▸ **Activity**:
Take the data below and copy exactly the lines starting at the one with "left wrist: (104, 31)" and finishing at the one with "right hip: (120, 31)", both included.
* * * *
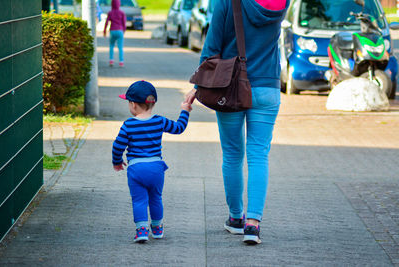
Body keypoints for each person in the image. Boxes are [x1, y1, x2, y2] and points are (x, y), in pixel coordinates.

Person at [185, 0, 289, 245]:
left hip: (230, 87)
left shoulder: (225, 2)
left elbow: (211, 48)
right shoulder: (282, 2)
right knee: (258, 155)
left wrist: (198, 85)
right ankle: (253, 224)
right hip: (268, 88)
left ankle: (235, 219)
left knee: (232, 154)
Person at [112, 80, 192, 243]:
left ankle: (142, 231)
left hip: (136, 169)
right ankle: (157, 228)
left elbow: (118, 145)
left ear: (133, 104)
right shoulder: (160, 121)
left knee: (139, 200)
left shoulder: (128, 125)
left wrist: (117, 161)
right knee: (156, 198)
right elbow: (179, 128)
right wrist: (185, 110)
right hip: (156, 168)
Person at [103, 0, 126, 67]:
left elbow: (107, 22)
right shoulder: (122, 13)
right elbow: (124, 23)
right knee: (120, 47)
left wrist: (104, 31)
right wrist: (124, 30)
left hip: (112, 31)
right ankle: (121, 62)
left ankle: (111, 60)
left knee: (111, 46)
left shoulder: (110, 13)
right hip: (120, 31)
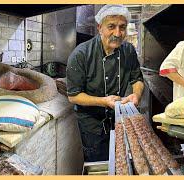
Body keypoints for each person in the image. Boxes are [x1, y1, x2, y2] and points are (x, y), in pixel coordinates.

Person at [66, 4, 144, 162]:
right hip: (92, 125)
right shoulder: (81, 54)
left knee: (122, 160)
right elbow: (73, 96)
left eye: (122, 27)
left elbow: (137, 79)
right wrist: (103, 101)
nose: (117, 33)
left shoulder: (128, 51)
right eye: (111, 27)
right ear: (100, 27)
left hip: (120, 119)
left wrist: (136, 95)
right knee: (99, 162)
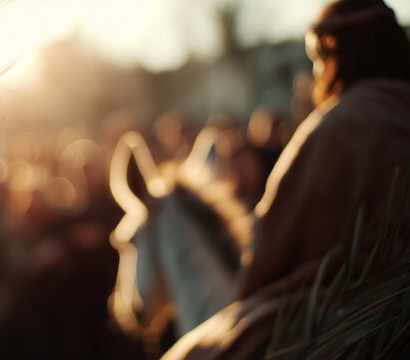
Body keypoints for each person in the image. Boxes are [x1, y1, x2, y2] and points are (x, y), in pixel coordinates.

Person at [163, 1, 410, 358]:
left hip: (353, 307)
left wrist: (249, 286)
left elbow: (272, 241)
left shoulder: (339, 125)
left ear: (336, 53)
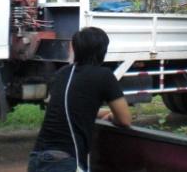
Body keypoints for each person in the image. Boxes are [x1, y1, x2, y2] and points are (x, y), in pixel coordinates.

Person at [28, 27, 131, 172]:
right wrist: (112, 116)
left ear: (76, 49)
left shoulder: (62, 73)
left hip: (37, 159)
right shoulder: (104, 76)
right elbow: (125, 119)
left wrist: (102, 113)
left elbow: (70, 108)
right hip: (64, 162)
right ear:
* * * *
▸ **Response area**:
left wrist: (104, 31)
right wrist: (124, 30)
left hip: (112, 31)
right ankle: (121, 62)
left ankle: (111, 60)
left knee: (111, 46)
left shoulder: (110, 13)
right hip: (120, 31)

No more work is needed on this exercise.